I cannot count the times I have shared that I am a foster parent and been told,
“Good for you!”
“You are amazing!”
“I could never do that.”
“They are so lucky to have you.”
I’m a human, and sometimes these comments feel really good! However, that feeling of satisfaction or even pride is always followed by a sense of sadness, discouragement and a feeling of being misunderstood. While I do understand these comments are made with the best of intentions, they all play skillfully into this false perception that foster parents are uniquely equipped humans who have chosen to sacrifice greatly for the good of others – others being children and families in need of our rescue.
So what’s the problem?
The problem is that when people are hurting, they don’t need someone to rescue them. They need someone to care. And almost anyone can care!
Until we can see foster care as a way to care instead of a way to rescue, we’re going to keep getting it wrong and having unrealistic expectations.
The mother with addiction issues needs someone to care enough to ask the question, “What is it in life that feels so big that you’re reaching for these negative coping tools right now?”
The father with domestic violence charges needs someone to care. Someone to say, “I get it. I never knew I could feel rage toward someone I loved until I became a parent. I know you love your kids. Let’s figure out how to break the patterns of anger and violence so your kids can feel safe with you.”
The toddler who has just been placed into a stranger’s home, far from everything familiar in life, needs someone to care. He needs someone to be patient as he screams through bathtime, bedtime and storytime.
The grandmother who is “abandoning” her grandchildren needs someone to care. She needs someone to come alongside and say, “How can I help? This is a lot that you’re carrying, and I can see how exhausted you are. Your needs matter too. “
The adolescent who has just entered foster care against her will needs someone to care; someone to give her choices about as many things as possible as she navigates this new life that she did not choose or want or ask for. She needs someone to be curious about the coping tools she’s accumulated to survive in a challenging home environment. She needs someone who is willing to show up again and again and again and again.
And all these people need someone who is willing to care without expecting gratitude in return.
I have never met a parent who does not genuinely love their child and want to do better, no matter what they have done. I have also never met a parent who gets it all right 100% of the time.
Almost all of the parents of children entering the foster care system are people who have experienced trauma. They are coping with life in the only ways they know how…just like you and I. Many of them grew up in foster care themselves or in abusive or neglectful home environments where they did not get a chance to learn how to care for children or themselves as caregivers with a healthy balance of structure and nurture.
Many of them are isolated, struggling with mental illness, have toxic relationships and lack financial security.

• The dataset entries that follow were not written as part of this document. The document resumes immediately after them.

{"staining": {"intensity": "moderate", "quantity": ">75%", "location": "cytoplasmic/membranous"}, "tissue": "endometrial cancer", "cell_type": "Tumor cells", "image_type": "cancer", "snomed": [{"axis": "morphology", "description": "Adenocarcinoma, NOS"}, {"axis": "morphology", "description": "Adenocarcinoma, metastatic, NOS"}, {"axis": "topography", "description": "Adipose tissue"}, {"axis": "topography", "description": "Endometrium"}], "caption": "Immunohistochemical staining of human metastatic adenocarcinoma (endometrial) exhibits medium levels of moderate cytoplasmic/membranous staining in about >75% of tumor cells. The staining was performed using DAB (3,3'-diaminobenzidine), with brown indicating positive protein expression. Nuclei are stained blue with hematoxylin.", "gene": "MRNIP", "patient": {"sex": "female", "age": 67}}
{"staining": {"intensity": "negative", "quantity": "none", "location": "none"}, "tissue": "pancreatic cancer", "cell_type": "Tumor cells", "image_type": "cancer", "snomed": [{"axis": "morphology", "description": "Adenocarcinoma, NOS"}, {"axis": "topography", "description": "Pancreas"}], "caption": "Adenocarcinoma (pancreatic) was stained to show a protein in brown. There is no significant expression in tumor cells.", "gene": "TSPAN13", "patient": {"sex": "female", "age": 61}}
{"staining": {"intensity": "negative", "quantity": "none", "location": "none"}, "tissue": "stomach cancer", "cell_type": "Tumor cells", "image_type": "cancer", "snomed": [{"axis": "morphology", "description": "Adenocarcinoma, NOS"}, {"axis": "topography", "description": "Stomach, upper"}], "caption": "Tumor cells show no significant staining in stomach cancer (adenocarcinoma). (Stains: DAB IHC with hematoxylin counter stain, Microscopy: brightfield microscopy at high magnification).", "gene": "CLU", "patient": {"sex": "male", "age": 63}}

What would it look like to change our understanding of foster care to include more empathy surrounding the losses involved?
My hypothesis is this:
Understanding the losses that children experience when they enter the foster care system would lead to communities who are:
- more empathetic toward children in foster care and their biological families
- more proactive about suppporting struggling families
- curious about behaviors of both children and adults within the system who have experienced loss
- dedicated to preventing the separation of families and supporting the reunification of families whenever possible
One more thought to leave you with.
What is something in your life that you do not like and cannot change?
What emotions, behaviors and coping tools come to the surface as you process that reality?
What might it look like to support someone involved with the foster care system today with empathy, curiosity and care?